Source text
┌──

Solution to DBS Technical Assessment

Predict Loan Defaults by leveraging XgBoost. The structure of the notebook is as follows:-

  1. Read the data and some basic preprocessing.
  2. Some EDA plots and report by leveraing the pandas profiling library.
  3. One hot encoding of categorical variables and dropping highly correlated and constant columns.
  4. Model training using the XgBoost library. I have employed the XgBoost library since it almost always out performs other ML models such as logistic regression, Random forests etc for tabular binary classification tasks such as this. Further it also elgantly handles missing values if any.
  5. Report the metrics on my validation set and generate feature importance plot.
  6. Prepare the submission and store the submission to CSV file.
In [45]:
import sys
# data manipulation
import pandas as pd
pd.set_option("display.max_rows", 120)
pd.set_option("display.max_columns", 120)
import numpy as np

# autoreload magic for developing local packages
%load_ext autoreload
%autoreload 2

# plotting
import matplotlib as mpl
import matplotlib.pyplot as plt
%matplotlib inline
%config InlineBackend.figure_format = 'retina' # higher resolution plots

import seaborn as sns
from pandas_profiling import ProfileReport
sns.set_context("poster")

└──

Information provided
┌──

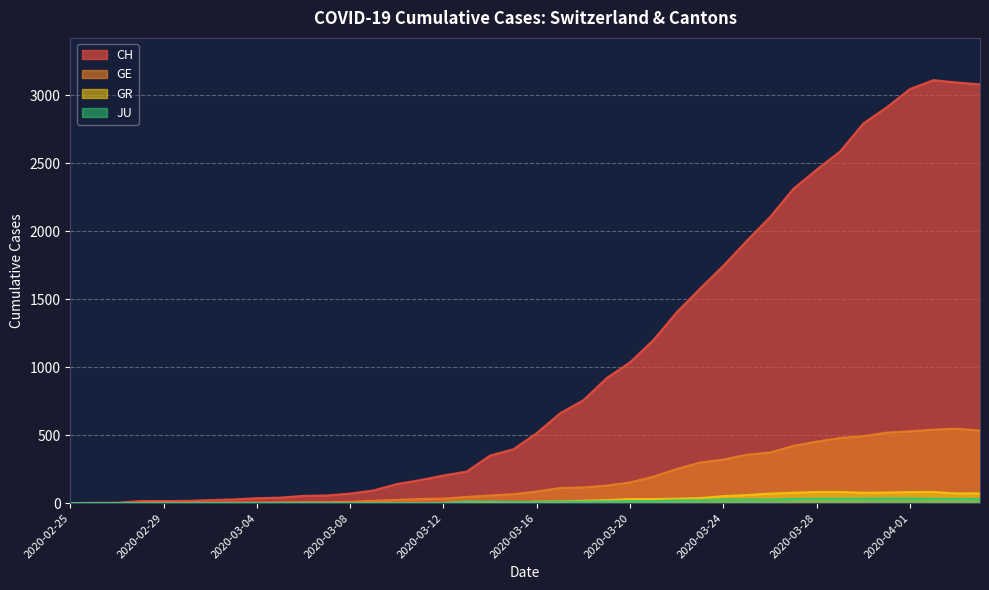

Reading left to right, extract all data points from this chart.

CH: 2020-02-25=0	2020-02-26=1	2020-02-27=2	2020-02-28=15	2020-02-29=15	2020-03-01=16	2020-03-02=22	2020-03-03=27	2020-03-04=36	2020-03-05=40	2020-03-06=53	2020-03-07=56	2020-03-08=70	2020-03-09=93	2020-03-10=140	2020-03-11=169	2020-03-12=203	2020-03-13=232	2020-03-14=350	2020-03-15=396	2020-03-16=515	2020-03-17=661	2020-03-18=757	2020-03-19=920	2020-03-20=1036	2020-03-21=1199	2020-03-22=1404	2020-03-23=1578	2020-03-24=1746	2020-03-25=1929	2020-03-26=2104	2020-03-27=2312	2020-03-28=2453	2020-03-29=2586	2020-03-30=2793	2020-03-31=2911	2020-04-01=3046	2020-04-02=3111	2020-04-03=3094	2020-04-04=3080
GE: 2020-02-25=0	2020-02-26=1	2020-02-27=1	2020-02-28=2	2020-02-29=3	2020-03-01=3	2020-03-02=3	2020-03-03=4	2020-03-04=4	2020-03-05=5	2020-03-06=7	2020-03-07=7	2020-03-08=9	2020-03-09=17	2020-03-10=23	2020-03-11=30	2020-03-12=33	2020-03-13=45	2020-03-14=56	2020-03-15=66	2020-03-16=85	2020-03-17=111	2020-03-18=115	2020-03-19=129	2020-03-20=152	2020-03-21=194	2020-03-22=251	2020-03-23=298	2020-03-24=320	2020-03-25=356	2020-03-26=372	2020-03-27=421	2020-03-28=452	2020-03-29=479	2020-03-30=493	2020-03-31=518	2020-04-01=528	2020-04-02=540	2020-04-03=547	2020-04-04=533
GR: 2020-02-25=0	2020-02-26=0	2020-02-27=0	2020-02-28=0	2020-02-29=0	2020-03-01=0	2020-03-02=0	2020-03-03=0	2020-03-04=0	2020-03-05=0	2020-03-06=0	2020-03-07=0	2020-03-08=0	2020-03-09=0	2020-03-10=0	2020-03-11=0	2020-03-12=0	2020-03-13=11	2020-03-14=7	2020-03-15=0	2020-03-16=11	2020-03-17=11	2020-03-18=17	2020-03-19=22	2020-03-20=30	2020-03-21=30	2020-03-22=33	2020-03-23=37	2020-03-24=51	2020-03-25=59	2020-03-26=70	2020-03-27=76	2020-03-28=82	2020-03-29=82	2020-03-30=76	2020-03-31=78	2020-04-01=81	2020-04-02=82	2020-04-03=71	2020-04-04=72
JU: 2020-02-25=0	2020-02-26=0	2020-02-27=0	2020-02-28=0	2020-02-29=0	2020-03-01=0	2020-03-02=0	2020-03-03=0	2020-03-04=0	2020-03-05=0	2020-03-06=0	2020-03-07=0	2020-03-08=0	2020-03-09=0	2020-03-10=0	2020-03-11=0	2020-03-12=0	2020-03-13=11	2020-03-14=11	2020-03-15=9	2020-03-16=9	2020-03-17=11	2020-03-18=11	2020-03-19=12	2020-03-20=15	2020-03-21=14	2020-03-22=20	2020-03-23=21	2020-03-24=26	2020-03-25=27	2020-03-26=26	2020-03-27=31	2020-03-28=32	2020-03-29=33	2020-03-30=33	2020-03-31=34	2020-04-01=34	2020-04-02=32	2020-04-03=31	2020-04-04=30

└──

What you will do
**A.** Give every line of the loan default notebook that starts with a percent sign.
**B.** Transcribe the loan default notebook from "Solution to DBS" to "and constant columns.", keeping every character unchanged.

Solutions to each task
**A.**
- %load_ext autoreload
- %autoreload 2
- %matplotlib inline
- %config InlineBackend.figure_format = 'retina' # higher resolution plots

**B.**
Solution to DBS Technical Assessment

Predict Loan Defaults by leveraging XgBoost. The structure of the notebook is as follows:-

  1. Read the data and some basic preprocessing.
  2. Some EDA plots and report by leveraing the pandas profiling library.
  3. One hot encoding of categorical variables and dropping highly correlated and constant columns.